Closed ball is not compact

Show that the closed ball in $C([0,1])$ of center $0$ and radius $1$ is not compact.

I thought it will be compact since every closed and bounded set in $\mathbb{R}$ is compact?

Why is it not compact and how can I prove it?

Solution 1:

This answer is for posterity, and I hope someone appreciates it. $C([0,1])$ is a metric space, so it suffices to show it has a bounded sequence with no convergent subsequence. Such a sequence is $(f_n)$ where $f_n(x)=x^n$. The boundedness is obvious. The sequence converges pointwise to a noncontinuous function. No subsequence can converge (in the metric of $C([0,1])$, that is, uniformly) because if a sequence of continuous functions converges uniformly to a function, that limiting function must be continuous.

Solution 2:

Let $f_n$ be zero except on $[\frac{1}{2}(\frac{1}{n+1}+\frac{1}{n}), \frac{1}{2}(\frac{1}{n}+\frac{1}{n-1})]$, where the graph is described by joining the points $(\frac{1}{2}(\frac{1}{n+1}+\frac{1}{n}),0), (\frac{1}{n},1), (\frac{1}{2}(\frac{1}{n}+\frac{1}{n-1}),0)$. Then $\operatorname{supp} f_n = [\frac{1}{2}(\frac{1}{n+1}+\frac{1}{n}), \frac{1}{2}(\frac{1}{n}+\frac{1}{n-1})]$, and $f_n(\frac{1}{n}) = 1$. Hence $\|f_n-f_m\| = \delta_{mn}$.

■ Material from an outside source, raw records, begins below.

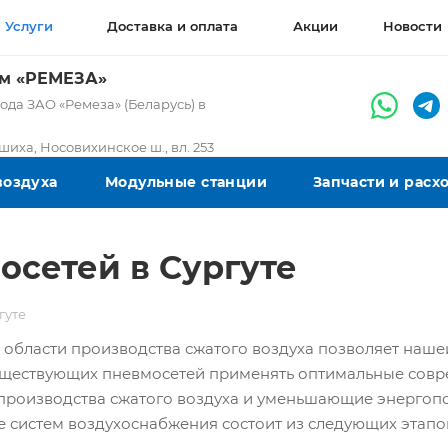
Услуги
Доставка и оплата
Акции
Новости
ом «РЕМЕЗА»
да ЗАО «Ремеза» (Беларусь) в
ашиха, Носовихинское ш., вл. 253
воздуха
Модульные станции
Запчасти и рас
сетей в Сургуте
гуте
в области производства сжатого воздуха позволяет наш
уществующих пневмосетей применять оптимальные сов
производства сжатого воздуха и уменьшающие энергопо
 систем воздухоснабжения состоит из следующих этапо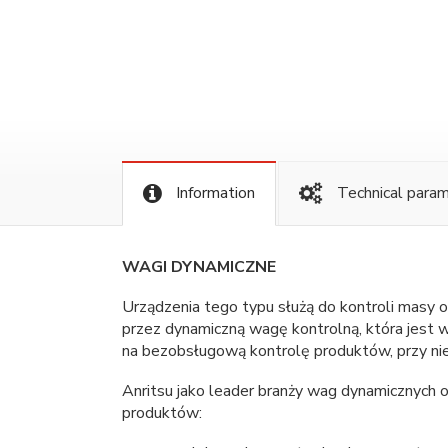
Information
Technical para
WAGI DYNAMICZNE
Urządzenia tego typu służą do kontroli masy
przez dynamiczną wagę kontrolną, która jest w
na bezobsługową kontrolę produktów, przy nie
Anritsu jako leader branży wag dynamicznych
produktów: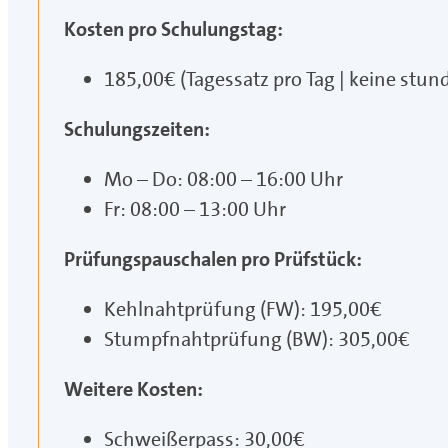
Kosten pro Schulungstag:
185,00€ (Tagessatz pro Tag | keine st
Schulungszeiten:
Mo – Do: 08:00 – 16:00 Uhr
Fr: 08:00 – 13:00 Uhr
Prüfungspauschalen pro Prüfstück:
Kehlnahtprüfung (FW): 195,00€
Stumpfnahtprüfung (BW): 305,00€
Weitere Kosten:
Schweißerpass: 30,00€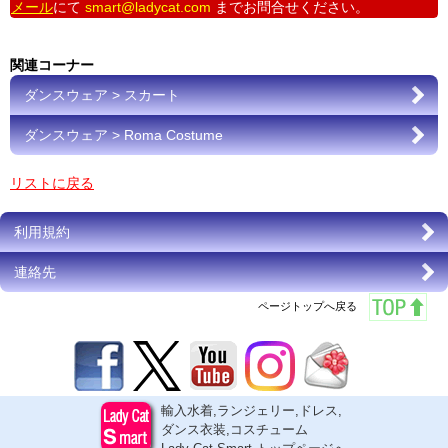
メール
にて
smart@ladycat.com
までお問合せください。
関連コーナー
ダンスウェア > スカート
ダンスウェア > Roma Costume
リストに戻る
利用規約
連絡先
ページトップへ戻る
輸入水着,ランジェリー,ドレス,
ダンス衣装,コスチューム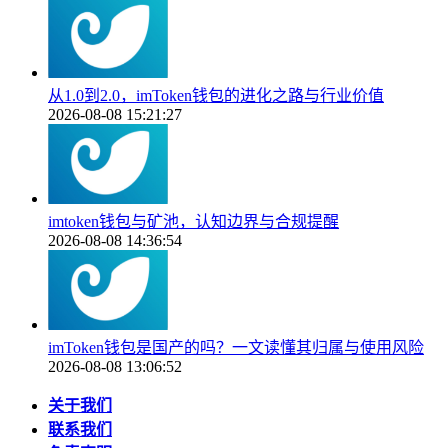
从1.0到2.0，imToken钱包的进化之路与行业价值
2026-08-08 15:21:27
imtoken钱包与矿池，认知边界与合规提醒
2026-08-08 14:36:54
imToken钱包是国产的吗？一文读懂其归属与使用风险
2026-08-08 13:06:52
关于我们
联系我们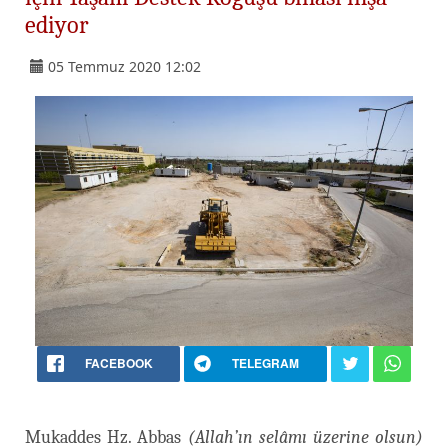
ediyor
05 Temmuz 2020 12:02
FACEBOOK
TELEGRAM
Mukaddes Hz. Abbas
(Allah’ın selâmı üzerine olsun)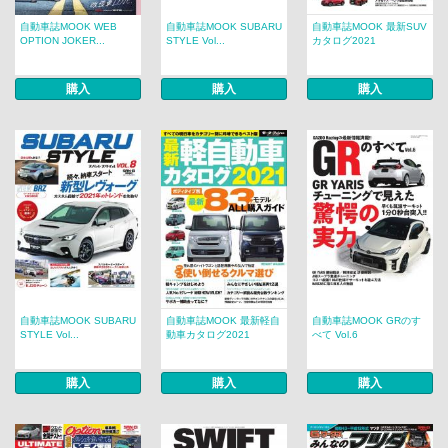
自動車誌MOOK WEB
自動車誌MOOK SUBARU
自動車誌MOOK 最新SUV
OPTION JOKER...
STYLE Vol...
カタログ2021
購入
購入
購入
自動車誌MOOK SUBARU
自動車誌MOOK 最新軽自
自動車誌MOOK GRのす
STYLE Vol...
動車カタログ2021
べて Vol.6
購入
購入
購入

The collection $\{ B(x, \frac{1}{2}) \}_x$ is an open cover of $C[0,1]$. If we take any finite sub-collection, then at most one of the $f_k$ can be contained in each one, so the finite sub-collection can contain only a finite number of $f_n$. It follows that $C[0,1]$ is not compact.